## Saved entries
+ + + +

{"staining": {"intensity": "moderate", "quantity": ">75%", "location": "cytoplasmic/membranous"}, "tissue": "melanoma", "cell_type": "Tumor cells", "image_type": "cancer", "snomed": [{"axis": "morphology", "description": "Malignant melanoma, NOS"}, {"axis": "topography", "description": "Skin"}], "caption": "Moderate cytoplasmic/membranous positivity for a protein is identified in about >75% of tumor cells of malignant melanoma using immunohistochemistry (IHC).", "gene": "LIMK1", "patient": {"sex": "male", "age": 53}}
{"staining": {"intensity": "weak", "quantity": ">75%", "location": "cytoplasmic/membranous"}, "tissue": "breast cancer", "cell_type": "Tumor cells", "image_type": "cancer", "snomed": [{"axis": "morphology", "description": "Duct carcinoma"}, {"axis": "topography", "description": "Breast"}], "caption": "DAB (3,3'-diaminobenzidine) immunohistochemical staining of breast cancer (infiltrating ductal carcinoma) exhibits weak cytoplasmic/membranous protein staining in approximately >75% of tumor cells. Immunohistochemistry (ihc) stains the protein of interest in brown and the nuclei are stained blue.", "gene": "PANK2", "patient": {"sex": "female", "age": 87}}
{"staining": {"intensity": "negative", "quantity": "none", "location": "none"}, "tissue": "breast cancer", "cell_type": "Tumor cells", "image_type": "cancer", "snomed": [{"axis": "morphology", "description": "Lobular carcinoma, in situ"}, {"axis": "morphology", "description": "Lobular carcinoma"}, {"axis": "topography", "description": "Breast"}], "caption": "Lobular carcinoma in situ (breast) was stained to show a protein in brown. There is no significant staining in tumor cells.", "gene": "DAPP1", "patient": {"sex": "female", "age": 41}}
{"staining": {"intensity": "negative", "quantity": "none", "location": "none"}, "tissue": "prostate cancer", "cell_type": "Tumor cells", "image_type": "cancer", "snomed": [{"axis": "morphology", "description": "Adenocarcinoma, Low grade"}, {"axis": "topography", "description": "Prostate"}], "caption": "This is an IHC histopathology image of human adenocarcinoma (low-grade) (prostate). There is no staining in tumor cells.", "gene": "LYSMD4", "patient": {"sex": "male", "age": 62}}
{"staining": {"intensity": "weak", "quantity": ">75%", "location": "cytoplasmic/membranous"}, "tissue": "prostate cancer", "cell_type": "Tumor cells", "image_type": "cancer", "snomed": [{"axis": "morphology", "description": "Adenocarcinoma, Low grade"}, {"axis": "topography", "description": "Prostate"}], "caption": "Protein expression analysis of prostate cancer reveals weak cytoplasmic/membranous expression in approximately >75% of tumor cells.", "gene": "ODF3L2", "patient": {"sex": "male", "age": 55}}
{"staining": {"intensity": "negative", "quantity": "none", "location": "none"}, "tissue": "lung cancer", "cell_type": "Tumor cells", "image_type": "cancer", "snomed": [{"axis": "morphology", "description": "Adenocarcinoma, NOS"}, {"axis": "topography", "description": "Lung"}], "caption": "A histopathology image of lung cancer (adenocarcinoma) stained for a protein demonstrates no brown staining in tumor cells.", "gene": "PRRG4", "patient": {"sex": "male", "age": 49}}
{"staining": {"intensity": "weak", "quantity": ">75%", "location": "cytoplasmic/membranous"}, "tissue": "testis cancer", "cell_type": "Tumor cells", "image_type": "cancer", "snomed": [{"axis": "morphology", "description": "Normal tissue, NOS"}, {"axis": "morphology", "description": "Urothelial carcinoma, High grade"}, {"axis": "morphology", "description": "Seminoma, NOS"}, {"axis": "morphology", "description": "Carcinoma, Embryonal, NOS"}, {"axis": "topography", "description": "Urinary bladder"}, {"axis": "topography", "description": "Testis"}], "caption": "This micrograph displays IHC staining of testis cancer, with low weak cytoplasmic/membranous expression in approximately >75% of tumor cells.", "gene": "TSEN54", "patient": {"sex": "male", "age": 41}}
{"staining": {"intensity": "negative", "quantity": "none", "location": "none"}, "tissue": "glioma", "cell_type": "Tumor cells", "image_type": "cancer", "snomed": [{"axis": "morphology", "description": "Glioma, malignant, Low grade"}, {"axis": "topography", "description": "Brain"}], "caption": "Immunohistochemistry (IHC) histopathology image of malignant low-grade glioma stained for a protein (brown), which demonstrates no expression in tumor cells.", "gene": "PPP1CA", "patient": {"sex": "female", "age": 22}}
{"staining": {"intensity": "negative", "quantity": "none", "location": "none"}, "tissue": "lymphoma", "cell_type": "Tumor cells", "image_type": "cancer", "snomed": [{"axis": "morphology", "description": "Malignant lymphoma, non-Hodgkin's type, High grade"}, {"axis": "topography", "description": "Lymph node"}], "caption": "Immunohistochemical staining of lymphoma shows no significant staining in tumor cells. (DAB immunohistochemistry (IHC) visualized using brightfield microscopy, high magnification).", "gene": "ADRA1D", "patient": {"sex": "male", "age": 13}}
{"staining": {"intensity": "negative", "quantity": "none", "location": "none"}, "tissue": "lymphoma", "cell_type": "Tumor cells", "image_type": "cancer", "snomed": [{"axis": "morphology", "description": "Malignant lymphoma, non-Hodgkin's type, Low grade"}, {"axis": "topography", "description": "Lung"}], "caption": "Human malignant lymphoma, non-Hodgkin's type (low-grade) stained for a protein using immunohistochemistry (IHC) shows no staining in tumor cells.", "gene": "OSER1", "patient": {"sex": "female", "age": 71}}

+ + + +

## Exercise
Copy all the entries exactly.

## Response area
{"staining": {"intensity": "moderate", "quantity": ">75%", "location": "cytoplasmic/membranous"}, "tissue": "melanoma", "cell_type": "Tumor cells", "image_type": "cancer", "snomed": [{"axis": "morphology", "description": "Malignant melanoma, NOS"}, {"axis": "topography", "description": "Skin"}], "caption": "Moderate cytoplasmic/membranous positivity for a protein is identified in about >75% of tumor cells of malignant melanoma using immunohistochemistry (IHC).", "gene": "LIMK1", "patient": {"sex": "male", "age": 53}}
{"staining": {"intensity": "weak", "quantity": ">75%", "location": "cytoplasmic/membranous"}, "tissue": "breast cancer", "cell_type": "Tumor cells", "image_type": "cancer", "snomed": [{"axis": "morphology", "description": "Duct carcinoma"}, {"axis": "topography", "description": "Breast"}], "caption": "DAB (3,3'-diaminobenzidine) immunohistochemical staining of breast cancer (infiltrating ductal carcinoma) exhibits weak cytoplasmic/membranous protein staining in approximately >75% of tumor cells. Immunohistochemistry (ihc) stains the protein of interest in brown and the nuclei are stained blue.", "gene": "PANK2", "patient": {"sex": "female", "age": 87}}
{"staining": {"intensity": "negative", "quantity": "none", "location": "none"}, "tissue": "breast cancer", "cell_type": "Tumor cells", "image_type": "cancer", "snomed": [{"axis": "morphology", "description": "Lobular carcinoma, in situ"}, {"axis": "morphology", "description": "Lobular carcinoma"}, {"axis": "topography", "description": "Breast"}], "caption": "Lobular carcinoma in situ (breast) was stained to show a protein in brown. There is no significant staining in tumor cells.", "gene": "DAPP1", "patient": {"sex": "female", "age": 41}}
{"staining": {"intensity": "negative", "quantity": "none", "location": "none"}, "tissue": "prostate cancer", "cell_type": "Tumor cells", "image_type": "cancer", "snomed": [{"axis": "morphology", "description": "Adenocarcinoma, Low grade"}, {"axis": "topography", "description": "Prostate"}], "caption": "This is an IHC histopathology image of human adenocarcinoma (low-grade) (prostate). There is no staining in tumor cells.", "gene": "LYSMD4", "patient": {"sex": "male", "age": 62}}
{"staining": {"intensity": "weak", "quantity": ">75%", "location": "cytoplasmic/membranous"}, "tissue": "prostate cancer", "cell_type": "Tumor cells", "image_type": "cancer", "snomed": [{"axis": "morphology", "description": "Adenocarcinoma, Low grade"}, {"axis": "topography", "description": "Prostate"}], "caption": "Protein expression analysis of prostate cancer reveals weak cytoplasmic/membranous expression in approximately >75% of tumor cells.", "gene": "ODF3L2", "patient": {"sex": "male", "age": 55}}
{"staining": {"intensity": "negative", "quantity": "none", "location": "none"}, "tissue": "lung cancer", "cell_type": "Tumor cells", "image_type": "cancer", "snomed": [{"axis": "morphology", "description": "Adenocarcinoma, NOS"}, {"axis": "topography", "description": "Lung"}], "caption": "A histopathology image of lung cancer (adenocarcinoma) stained for a protein demonstrates no brown staining in tumor cells.", "gene": "PRRG4", "patient": {"sex": "male", "age": 49}}
{"staining": {"intensity": "weak", "quantity": ">75%", "location": "cytoplasmic/membranous"}, "tissue": "testis cancer", "cell_type": "Tumor cells", "image_type": "cancer", "snomed": [{"axis": "morphology", "description": "Normal tissue, NOS"}, {"axis": "morphology", "description": "Urothelial carcinoma, High grade"}, {"axis": "morphology", "description": "Seminoma, NOS"}, {"axis": "morphology", "description": "Carcinoma, Embryonal, NOS"}, {"axis": "topography", "description": "Urinary bladder"}, {"axis": "topography", "description": "Testis"}], "caption": "This micrograph displays IHC staining of testis cancer, with low weak cytoplasmic/membranous expression in approximately >75% of tumor cells.", "gene": "TSEN54", "patient": {"sex": "male", "age": 41}}
{"staining": {"intensity": "negative", "quantity": "none", "location": "none"}, "tissue": "glioma", "cell_type": "Tumor cells", "image_type": "cancer", "snomed": [{"axis": "morphology", "description": "Glioma, malignant, Low grade"}, {"axis": "topography", "description": "Brain"}], "caption": "Immunohistochemistry (IHC) histopathology image of malignant low-grade glioma stained for a protein (brown), which demonstrates no expression in tumor cells.", "gene": "PPP1CA", "patient": {"sex": "female", "age": 22}}
{"staining": {"intensity": "negative", "quantity": "none", "location": "none"}, "tissue": "lymphoma", "cell_type": "Tumor cells", "image_type": "cancer", "snomed": [{"axis": "morphology", "description": "Malignant lymphoma, non-Hodgkin's type, High grade"}, {"axis": "topography", "description": "Lymph node"}], "caption": "Immunohistochemical staining of lymphoma shows no significant staining in tumor cells. (DAB immunohistochemistry (IHC) visualized using brightfield microscopy, high magnification).", "gene": "ADRA1D", "patient": {"sex": "male", "age": 13}}
{"staining": {"intensity": "negative", "quantity": "none", "location": "none"}, "tissue": "lymphoma", "cell_type": "Tumor cells", "image_type": "cancer", "snomed": [{"axis": "morphology", "description": "Malignant lymphoma, non-Hodgkin's type, Low grade"}, {"axis": "topography", "description": "Lung"}], "caption": "Human malignant lymphoma, non-Hodgkin's type (low-grade) stained for a protein using immunohistochemistry (IHC) shows no staining in tumor cells.", "gene": "OSER1", "patient": {"sex": "female", "age": 71}}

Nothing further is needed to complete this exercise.